Yeah, God is great
Yeah, God is good
What if God was one of us?

Leitores, algum de vocês já parou para pensar que talvez Kanye West seja somente um ser humano? Mas é claro que não! É óbvio, ninguém nunca parou para pensar nisso, esta não é nem mesmo uma pergunta que exista, na realidade. Não existir na realidade não significa não existir na cabeça do próprio West e seu mais novo álbum, “The Life Of Pablo”, mostra, em forma de música e poesia, que essa é uma dúvida vem atormentá-lo com frequência. Isso é sinal de que Kanye West tem alguma doença mental? Embora alguns ex-parceiros insistam nessa tese, a resposta novamente é não, claro. Em níveis diferentes, todos nós temos questões que só existem na nossa cabeça. A imodéstia aparente é resultado dos seus questionamentos pensados em voz alta, característica ambígua que já gerou tanto discos importantes quanto declarações estúpidas.

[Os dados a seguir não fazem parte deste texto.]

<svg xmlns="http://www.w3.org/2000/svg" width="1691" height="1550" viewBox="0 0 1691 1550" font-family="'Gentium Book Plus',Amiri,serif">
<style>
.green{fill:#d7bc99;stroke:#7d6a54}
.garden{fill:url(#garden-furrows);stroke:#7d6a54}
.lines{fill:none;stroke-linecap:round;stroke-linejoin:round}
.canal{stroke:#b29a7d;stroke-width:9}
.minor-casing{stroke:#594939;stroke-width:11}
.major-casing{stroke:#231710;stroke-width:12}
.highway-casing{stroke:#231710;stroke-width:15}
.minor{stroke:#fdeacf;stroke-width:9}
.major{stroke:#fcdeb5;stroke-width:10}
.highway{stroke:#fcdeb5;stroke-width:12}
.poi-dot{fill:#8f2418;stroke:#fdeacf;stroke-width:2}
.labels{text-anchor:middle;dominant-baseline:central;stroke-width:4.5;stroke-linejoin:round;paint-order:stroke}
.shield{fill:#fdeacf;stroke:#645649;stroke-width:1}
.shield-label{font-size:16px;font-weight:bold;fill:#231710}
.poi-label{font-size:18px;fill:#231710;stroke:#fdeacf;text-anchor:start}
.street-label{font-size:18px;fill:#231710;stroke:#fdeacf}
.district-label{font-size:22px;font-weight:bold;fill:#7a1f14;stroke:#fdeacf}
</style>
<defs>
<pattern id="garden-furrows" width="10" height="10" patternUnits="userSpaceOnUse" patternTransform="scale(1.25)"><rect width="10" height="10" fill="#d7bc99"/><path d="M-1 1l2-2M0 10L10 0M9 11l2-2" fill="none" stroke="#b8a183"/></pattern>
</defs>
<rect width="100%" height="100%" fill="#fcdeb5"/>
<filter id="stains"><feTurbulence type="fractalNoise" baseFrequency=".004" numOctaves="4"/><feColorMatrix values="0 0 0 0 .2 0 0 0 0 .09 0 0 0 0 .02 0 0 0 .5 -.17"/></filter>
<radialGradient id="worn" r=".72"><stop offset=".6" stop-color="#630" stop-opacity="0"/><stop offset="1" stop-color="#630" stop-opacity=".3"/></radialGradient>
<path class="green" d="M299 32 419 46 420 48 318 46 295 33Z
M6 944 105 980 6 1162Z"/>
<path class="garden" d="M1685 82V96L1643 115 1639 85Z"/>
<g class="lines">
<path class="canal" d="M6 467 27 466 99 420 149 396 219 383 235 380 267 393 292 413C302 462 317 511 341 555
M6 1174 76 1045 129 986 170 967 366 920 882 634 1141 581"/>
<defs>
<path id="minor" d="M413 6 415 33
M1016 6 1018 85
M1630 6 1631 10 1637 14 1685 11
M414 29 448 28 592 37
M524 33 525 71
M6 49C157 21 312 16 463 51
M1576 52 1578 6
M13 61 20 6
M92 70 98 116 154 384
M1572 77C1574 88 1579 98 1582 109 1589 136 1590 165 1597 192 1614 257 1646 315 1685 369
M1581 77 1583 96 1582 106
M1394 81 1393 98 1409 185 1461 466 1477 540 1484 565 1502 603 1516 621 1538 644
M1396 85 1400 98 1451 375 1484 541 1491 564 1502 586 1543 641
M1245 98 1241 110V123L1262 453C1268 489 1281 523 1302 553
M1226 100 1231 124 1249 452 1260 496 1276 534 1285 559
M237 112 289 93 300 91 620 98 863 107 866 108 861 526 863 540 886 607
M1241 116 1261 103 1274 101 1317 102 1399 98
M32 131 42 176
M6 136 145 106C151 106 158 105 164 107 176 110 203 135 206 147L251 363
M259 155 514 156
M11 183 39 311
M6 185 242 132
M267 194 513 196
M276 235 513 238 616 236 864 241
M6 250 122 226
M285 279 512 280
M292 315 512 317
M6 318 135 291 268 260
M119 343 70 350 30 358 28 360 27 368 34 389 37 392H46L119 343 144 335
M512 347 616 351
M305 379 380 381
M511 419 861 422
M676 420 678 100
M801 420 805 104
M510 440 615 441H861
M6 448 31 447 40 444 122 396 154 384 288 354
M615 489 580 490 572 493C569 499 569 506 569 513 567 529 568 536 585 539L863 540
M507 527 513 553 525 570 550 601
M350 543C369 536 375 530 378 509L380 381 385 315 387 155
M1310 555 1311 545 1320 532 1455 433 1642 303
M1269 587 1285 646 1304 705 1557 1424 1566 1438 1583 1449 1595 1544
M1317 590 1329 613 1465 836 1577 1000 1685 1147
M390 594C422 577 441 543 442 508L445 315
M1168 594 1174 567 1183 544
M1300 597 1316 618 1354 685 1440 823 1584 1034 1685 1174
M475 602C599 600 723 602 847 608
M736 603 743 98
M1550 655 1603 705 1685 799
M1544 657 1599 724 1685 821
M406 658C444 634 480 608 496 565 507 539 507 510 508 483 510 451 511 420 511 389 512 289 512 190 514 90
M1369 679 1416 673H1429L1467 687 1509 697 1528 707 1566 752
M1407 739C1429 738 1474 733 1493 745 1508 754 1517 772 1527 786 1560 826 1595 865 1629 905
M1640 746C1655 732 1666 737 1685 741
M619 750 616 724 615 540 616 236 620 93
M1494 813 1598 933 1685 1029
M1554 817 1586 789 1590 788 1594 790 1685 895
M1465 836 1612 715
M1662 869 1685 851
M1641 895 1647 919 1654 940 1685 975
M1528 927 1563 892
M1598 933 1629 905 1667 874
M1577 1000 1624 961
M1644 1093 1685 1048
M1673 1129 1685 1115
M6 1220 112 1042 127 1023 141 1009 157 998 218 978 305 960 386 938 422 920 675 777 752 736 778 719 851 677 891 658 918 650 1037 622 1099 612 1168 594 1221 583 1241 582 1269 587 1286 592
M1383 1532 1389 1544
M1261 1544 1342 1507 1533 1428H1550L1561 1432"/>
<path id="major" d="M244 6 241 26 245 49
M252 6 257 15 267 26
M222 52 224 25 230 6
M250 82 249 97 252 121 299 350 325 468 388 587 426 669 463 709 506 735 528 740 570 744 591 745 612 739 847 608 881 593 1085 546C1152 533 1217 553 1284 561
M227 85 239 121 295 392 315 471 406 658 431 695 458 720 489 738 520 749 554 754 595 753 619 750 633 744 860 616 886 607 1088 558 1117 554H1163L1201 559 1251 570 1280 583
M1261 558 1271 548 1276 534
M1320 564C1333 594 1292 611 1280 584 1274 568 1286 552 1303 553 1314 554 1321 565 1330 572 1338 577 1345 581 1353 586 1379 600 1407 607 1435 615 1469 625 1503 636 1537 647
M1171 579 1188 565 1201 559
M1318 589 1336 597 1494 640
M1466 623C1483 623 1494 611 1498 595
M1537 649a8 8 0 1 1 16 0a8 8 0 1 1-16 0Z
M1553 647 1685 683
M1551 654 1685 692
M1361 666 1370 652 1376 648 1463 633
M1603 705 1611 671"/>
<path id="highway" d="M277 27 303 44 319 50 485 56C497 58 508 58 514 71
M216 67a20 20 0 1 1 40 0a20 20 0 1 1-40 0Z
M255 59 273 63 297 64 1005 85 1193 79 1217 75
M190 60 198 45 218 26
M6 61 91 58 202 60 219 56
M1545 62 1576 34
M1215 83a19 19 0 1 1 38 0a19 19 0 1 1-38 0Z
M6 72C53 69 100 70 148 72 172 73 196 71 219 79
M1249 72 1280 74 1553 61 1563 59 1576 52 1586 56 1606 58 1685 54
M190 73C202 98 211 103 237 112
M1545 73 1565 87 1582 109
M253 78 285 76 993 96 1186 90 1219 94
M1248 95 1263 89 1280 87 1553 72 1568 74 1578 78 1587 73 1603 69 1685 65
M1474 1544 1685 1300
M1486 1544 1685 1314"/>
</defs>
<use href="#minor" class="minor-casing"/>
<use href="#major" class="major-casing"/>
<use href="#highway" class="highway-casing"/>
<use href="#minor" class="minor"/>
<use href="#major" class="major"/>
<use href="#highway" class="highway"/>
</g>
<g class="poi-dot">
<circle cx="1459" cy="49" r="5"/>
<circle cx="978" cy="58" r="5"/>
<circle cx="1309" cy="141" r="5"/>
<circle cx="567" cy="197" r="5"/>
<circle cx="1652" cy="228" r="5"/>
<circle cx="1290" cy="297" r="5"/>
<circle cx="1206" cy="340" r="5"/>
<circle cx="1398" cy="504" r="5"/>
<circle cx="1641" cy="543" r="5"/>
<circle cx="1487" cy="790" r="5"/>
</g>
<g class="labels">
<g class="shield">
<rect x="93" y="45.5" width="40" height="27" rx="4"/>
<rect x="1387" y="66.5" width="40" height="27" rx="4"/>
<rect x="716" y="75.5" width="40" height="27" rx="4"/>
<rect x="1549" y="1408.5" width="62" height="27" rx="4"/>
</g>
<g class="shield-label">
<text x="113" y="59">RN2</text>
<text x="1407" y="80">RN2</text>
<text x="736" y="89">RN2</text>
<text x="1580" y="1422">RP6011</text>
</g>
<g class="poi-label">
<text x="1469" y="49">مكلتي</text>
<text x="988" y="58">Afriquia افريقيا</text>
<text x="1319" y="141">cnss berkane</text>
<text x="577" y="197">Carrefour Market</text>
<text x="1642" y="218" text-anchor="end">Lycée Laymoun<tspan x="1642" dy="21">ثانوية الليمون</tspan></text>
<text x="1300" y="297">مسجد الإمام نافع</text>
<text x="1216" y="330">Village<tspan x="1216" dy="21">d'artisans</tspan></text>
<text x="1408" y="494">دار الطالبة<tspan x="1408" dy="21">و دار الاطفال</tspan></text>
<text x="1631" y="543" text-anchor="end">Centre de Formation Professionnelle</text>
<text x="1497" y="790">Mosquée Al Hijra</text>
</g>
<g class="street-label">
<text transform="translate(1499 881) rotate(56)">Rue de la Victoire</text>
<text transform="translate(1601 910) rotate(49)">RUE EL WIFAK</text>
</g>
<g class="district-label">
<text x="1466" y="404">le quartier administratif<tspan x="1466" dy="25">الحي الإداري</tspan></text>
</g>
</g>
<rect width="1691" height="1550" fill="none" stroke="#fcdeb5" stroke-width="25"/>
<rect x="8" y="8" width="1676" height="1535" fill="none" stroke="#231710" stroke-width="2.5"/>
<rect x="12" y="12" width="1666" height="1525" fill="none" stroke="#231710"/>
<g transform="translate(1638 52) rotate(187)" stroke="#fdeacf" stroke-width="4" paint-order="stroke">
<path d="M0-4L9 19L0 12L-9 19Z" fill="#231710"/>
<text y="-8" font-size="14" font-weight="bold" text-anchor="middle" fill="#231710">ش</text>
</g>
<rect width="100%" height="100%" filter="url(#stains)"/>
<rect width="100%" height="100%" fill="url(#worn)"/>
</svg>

E assim, às vezes rindo, às vezes seriamente apreensivos, temos visto e ouvido a preocupação do rapper com a percepção pública em torno de sua persona desde o início de sua carreira. Em “T.L.O.P.”, ouvimos um dos raros momentos em que os questionamentos de West pendem para o lado da sobriedade. Como consequência estrutural, este é o álbum mais formalmente modesto de sua discografia recente. Em seu modo humilde ocasional, Kanye tenta explicar sua grandiloquência, expondo vulnerabilidades que de certa forma não combinariam com o ruidoso “Yeezus”, seu último disco, lançado em 2013. Na última vez em que se encontrou em posição parecida (questionado pelo já icônico “Imma let you finish”), o franco-atirador “My Beautiful Dark Twisted Fantasy” foi a saída encontrada para entender suas recém-descobertas fragilidades. Neste novo álbum, mesmo ainda atirando impiedosamente, West concentra sua música em formas mais conservadoras. Entre recortes que relembram seu início como produtor e seus primeiros discos como artista solo, “T.L.O.P” resvala na música gospel com tanto respeito que a maior surpresa é saber que Kanye West acredita na existência de um Deus que não se chama Kanye West.

Yeezus, don’t cry
You can rely on me, honey
You can combine anytime you want

Então não deixa de ser curioso que em “Ultralight Beam”, a monstruosa faixa gospel que abre o disco, Chance The Rapper pareça estar falando de Kanye West, e não de Deus, em participação estelar, inspirada talvez pela admiração declarada pela grande influência da atual geração do hip hop (no disco há até uma faixa dedicada ao assunto, a hilária “I Love Kanye”). Esse tipo de “homenagem“ inconsciente (“I met Kanye West, I’m never going to fail”) entrega o truque do rapper, o mesmo que fez muita gente acreditar que “MBDTF” era um pedido de desculpas. Fazendo uso de um imaginário bíblico, de seu contexto de sofrimento e abnegação, West reforça sua egotrip pela via da humildade. E as dezenas de participações (endossos) fazem parte da mesma lógica: aparentam generosidade, mas podem significar somente reverência. A de Chancelor Bennett, ironicamente, é mais interessante quando é reverente. Nome em ascensão, o rapper não se dá tão bem como produtor de “Waves”, faixa monótona incluída na última hora por insistência do próprio.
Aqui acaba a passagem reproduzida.